> REQUEST: Copy the lines of the listing below exactly, beginning with the line that contains "pose: elev=286.5 azim=14.9" and continuing through the end of the listing, both ends included. Leave the pictures out of your answer.

Stored entries:

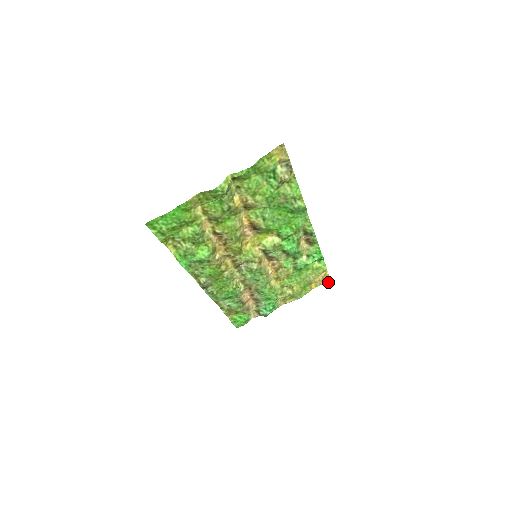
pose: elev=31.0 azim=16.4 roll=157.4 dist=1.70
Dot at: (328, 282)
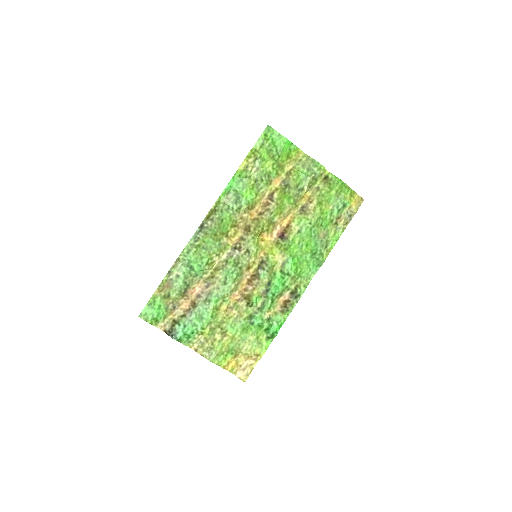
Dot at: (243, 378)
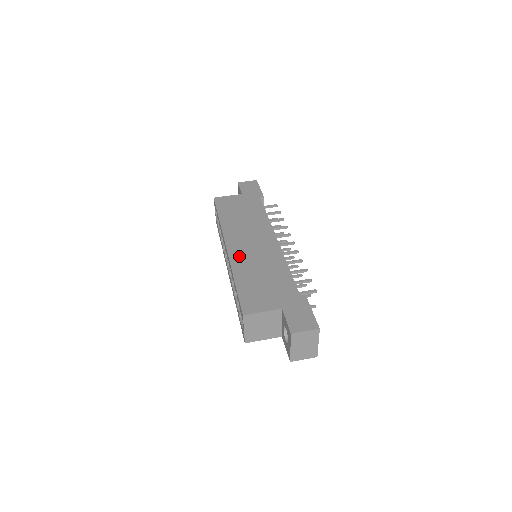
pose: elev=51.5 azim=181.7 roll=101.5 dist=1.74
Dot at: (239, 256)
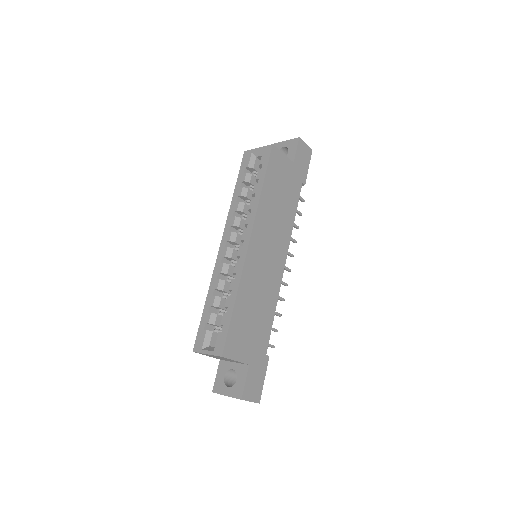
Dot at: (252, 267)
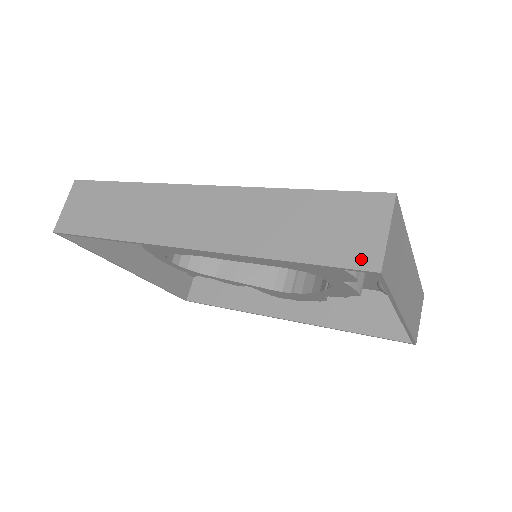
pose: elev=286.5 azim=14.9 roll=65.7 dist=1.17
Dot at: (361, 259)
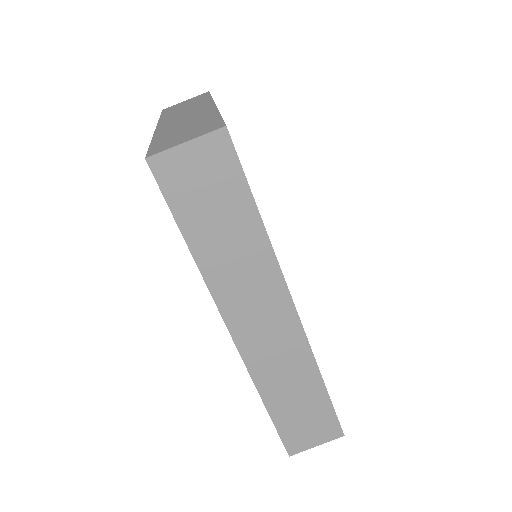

> THE ANSWER:
pose: elev=286.5 azim=14.9 roll=65.7 dist=1.17
Dot at: (361, 259)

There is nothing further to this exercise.